:: TASK DESCRIPTION ::
Don't include pictures. Quote the lines below from the first through the line that contains "这里有篇正则表达式的高效算法的论文[Regular Expression Matching".
(RECORDS FOR THIS EXERCISE)
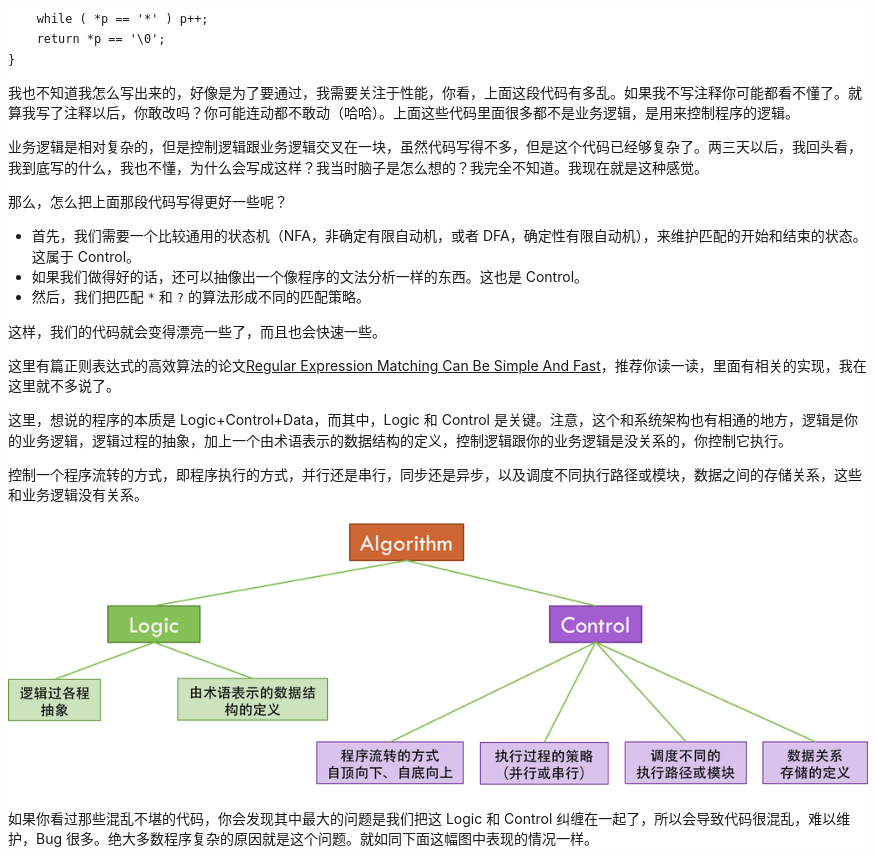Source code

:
 ```hljs language-cpp
	while ( *p == '*' ) p++;
	return *p == '\0';
}
```

我也不知道我怎么写出来的，好像是为了要通过，我需要关注于性能，你看，上面这段代码有多乱。如果我不写注释你可能都看不懂了。就算我写了注释以后，你敢改吗？你可能连动都不敢动（哈哈）。上面这些代码里面很多都不是业务逻辑，是用来控制程序的逻辑。

业务逻辑是相对复杂的，但是控制逻辑跟业务逻辑交叉在一块，虽然代码写得不多，但是这个代码已经够复杂了。两三天以后，我回头看，我到底写的什么，我也不懂，为什么会写成这样？我当时脑子是怎么想的？我完全不知道。我现在就是这种感觉。

那么，怎么把上面那段代码写得更好一些呢？

* 首先，我们需要一个比较通用的状态机（NFA，非确定有限自动机，或者 DFA，确定性有限自动机），来维护匹配的开始和结束的状态。这属于 Control。
* 如果我们做得好的话，还可以抽像出一个像程序的文法分析一样的东西。这也是 Control。
* 然后，我们把匹配 `*` 和 `?` 的算法形成不同的匹配策略。

这样，我们的代码就会变得漂亮一些了，而且也会快速一些。

这里有篇正则表达式的高效算法的论文[Regular Expression Matching Can Be Simple And Fast](https://swtch.com/~rsc/regexp/regexp1.html)，推荐你读一读，里面有相关的实现，我在这里就不多说了。

这里，想说的程序的本质是 Logic+Control+Data，而其中，Logic 和 Control 是关键。注意，这个和系统架构也有相通的地方，逻辑是你的业务逻辑，逻辑过程的抽象，加上一个由术语表示的数据结构的定义，控制逻辑跟你的业务逻辑是没关系的，你控制它执行。

控制一个程序流转的方式，即程序执行的方式，并行还是串行，同步还是异步，以及调度不同执行路径或模块，数据之间的存储关系，这些和业务逻辑没有关系。

![img](assets/4a8c7c77df1f1a6b3ff701577986ee92.png)

如果你看过那些混乱不堪的代码，你会发现其中最大的问题是我们把这 Logic 和 Control 纠缠在一起了，所以会导致代码很混乱，难以维护，Bug 很多。绝大多数程序复杂的原因就是这个问题。就如同下面这幅图中表现的情况一样。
(End RECORDS FOR THIS EXERCISE)
:: FINISHED EXERCISE ::
Source code

:
 ```hljs language-cpp
	while ( *p == '*' ) p++;
	return *p == '\0';
}
```

我也不知道我怎么写出来的，好像是为了要通过，我需要关注于性能，你看，上面这段代码有多乱。如果我不写注释你可能都看不懂了。就算我写了注释以后，你敢改吗？你可能连动都不敢动（哈哈）。上面这些代码里面很多都不是业务逻辑，是用来控制程序的逻辑。

业务逻辑是相对复杂的，但是控制逻辑跟业务逻辑交叉在一块，虽然代码写得不多，但是这个代码已经够复杂了。两三天以后，我回头看，我到底写的什么，我也不懂，为什么会写成这样？我当时脑子是怎么想的？我完全不知道。我现在就是这种感觉。

那么，怎么把上面那段代码写得更好一些呢？

* 首先，我们需要一个比较通用的状态机（NFA，非确定有限自动机，或者 DFA，确定性有限自动机），来维护匹配的开始和结束的状态。这属于 Control。
* 如果我们做得好的话，还可以抽像出一个像程序的文法分析一样的东西。这也是 Control。
* 然后，我们把匹配 `*` 和 `?` 的算法形成不同的匹配策略。

这样，我们的代码就会变得漂亮一些了，而且也会快速一些。

这里有篇正则表达式的高效算法的论文[Regular Expression Matching Can Be Simple And Fast](https://swtch.com/~rsc/regexp/regexp1.html)，推荐你读一读，里面有相关的实现，我在这里就不多说了。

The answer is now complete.